Is Deconstuctivism 20 years old, or has it yet to even be born? My trip to Cincinnati and the University of Cincinnati for the opening of Daniel Libeskind’s, AIA, second American project put this question to me in a way that couldn’t really happen anywhere else. Libeskind’s work was on display (along with projects by Frank Gehry, FAIA, Zaha Hadid, Hon. FAIA, Peter Eisenman, FAIA, Bernard Tschumi, FAIA, Rem Koolhaas, and Coop Himmelb(l)au) in 1988 when AIA Gold Medal Winner Philip Johnson curated a show at the MoMA called “Deconstructivist Artchitecture,” widely considered to be the first coalescence of what would become the late 20th and early 21rst centuries’ design vanguard. Along with Libeskind, buildings by Eisenman, Tushcmi, Gehry, and Hadid have sprung up in Cincinnati, and newer talents that are typically described as Deconstructivist torch-bearers, like Thom Mayne, FAIA, have buildings on the University of Cincinnati campus as well.
It makes sense that Johnson would have helmed this show. It wasn’t the first time he’d used his connections to the MoMA to crystallize a design sensibility in popular culture.
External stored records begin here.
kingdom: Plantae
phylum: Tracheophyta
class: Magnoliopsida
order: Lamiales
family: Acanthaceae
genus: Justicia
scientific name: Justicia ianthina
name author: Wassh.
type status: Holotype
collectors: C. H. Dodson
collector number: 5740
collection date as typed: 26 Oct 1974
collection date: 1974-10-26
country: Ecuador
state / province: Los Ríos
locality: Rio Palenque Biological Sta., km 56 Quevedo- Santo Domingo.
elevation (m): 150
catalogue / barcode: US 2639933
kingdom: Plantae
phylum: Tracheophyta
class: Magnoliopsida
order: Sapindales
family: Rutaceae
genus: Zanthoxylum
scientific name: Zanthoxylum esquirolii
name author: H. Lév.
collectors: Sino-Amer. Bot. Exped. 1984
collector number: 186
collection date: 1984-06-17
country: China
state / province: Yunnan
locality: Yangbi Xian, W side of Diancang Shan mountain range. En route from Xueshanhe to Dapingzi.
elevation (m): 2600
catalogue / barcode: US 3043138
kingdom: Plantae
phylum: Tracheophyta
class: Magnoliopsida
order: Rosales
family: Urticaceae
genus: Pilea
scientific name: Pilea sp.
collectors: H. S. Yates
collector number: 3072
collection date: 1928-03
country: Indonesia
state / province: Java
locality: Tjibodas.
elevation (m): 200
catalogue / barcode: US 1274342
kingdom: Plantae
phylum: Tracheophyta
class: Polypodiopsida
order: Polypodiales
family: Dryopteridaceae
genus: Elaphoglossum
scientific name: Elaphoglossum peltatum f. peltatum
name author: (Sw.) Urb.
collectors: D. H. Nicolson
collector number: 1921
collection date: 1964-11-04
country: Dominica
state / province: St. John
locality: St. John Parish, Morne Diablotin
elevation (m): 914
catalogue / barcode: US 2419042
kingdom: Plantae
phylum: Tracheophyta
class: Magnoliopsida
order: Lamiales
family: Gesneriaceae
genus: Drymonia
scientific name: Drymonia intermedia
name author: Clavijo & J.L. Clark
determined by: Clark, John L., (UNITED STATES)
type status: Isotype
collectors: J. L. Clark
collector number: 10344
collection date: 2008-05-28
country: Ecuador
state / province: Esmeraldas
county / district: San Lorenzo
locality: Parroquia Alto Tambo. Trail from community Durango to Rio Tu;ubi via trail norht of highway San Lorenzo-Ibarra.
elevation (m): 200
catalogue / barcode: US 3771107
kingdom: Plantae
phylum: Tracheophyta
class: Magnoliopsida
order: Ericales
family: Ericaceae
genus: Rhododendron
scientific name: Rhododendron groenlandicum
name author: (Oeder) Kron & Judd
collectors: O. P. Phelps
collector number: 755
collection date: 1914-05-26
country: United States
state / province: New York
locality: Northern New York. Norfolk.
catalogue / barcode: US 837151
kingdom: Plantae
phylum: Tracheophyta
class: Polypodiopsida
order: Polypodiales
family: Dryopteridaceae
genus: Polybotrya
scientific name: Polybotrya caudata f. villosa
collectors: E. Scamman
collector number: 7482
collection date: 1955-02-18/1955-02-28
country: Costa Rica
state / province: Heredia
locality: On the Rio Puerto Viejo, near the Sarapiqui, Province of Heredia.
He was 20th century architecture’s ultimate arbiter of taste, and he seemed to get genuine joy from arbitrating. After the 1988 show, Johnson seemed to take its lessons very seriously, falling under the spell of the younger Gehry and again radically revising his own aesthetic language from the early ’90s till his death in 2005. This spring and summer’s “Philip Johnson: Architecture as Art” exhibit at the Kreeger Museum here in Washington shows an architect who grew up at the feet of Mies and Corbusier, yet whose final days as a designer were spent in a willful and guiltless disavowal of the Platonic truths that inspired Modernism.
But what do all these architects have in common? Probably not aesthetics. Libeskind’s confrontational, chaotic forms betray no common set of formal priorities with the cool and cerebral work of Koolhaas. For much of these architects’ careers, they were regarded as “theoretical architects”, i.e. architects that seldom get things built, and though that stigma has been removed, this group’s common identity (and that of all Deconstructivists) may still lie in a common theoretical outlook. In a 2003 Art Forum article by Anthony Vidler, Dean of the Cooper Union School of Architecture, he writes that these architects are committed to astounding expectations with wild, sculptural movement and premeditated, holistic perversions of pure Modernism in an attempt to interrogate the history and practice of architecture, and perhaps all of culture at large.
So is this “meta-architecture” treatment enough to sustain an architectural movement? Is Deconstructivism as narrowly defined as this? Or has Deconstructivism come along as a haphazard and commercially convenient branding label? Does Johnson’s conversion to Deconstructivist forms help or hurt its case? And where are architects like Mayne taking it?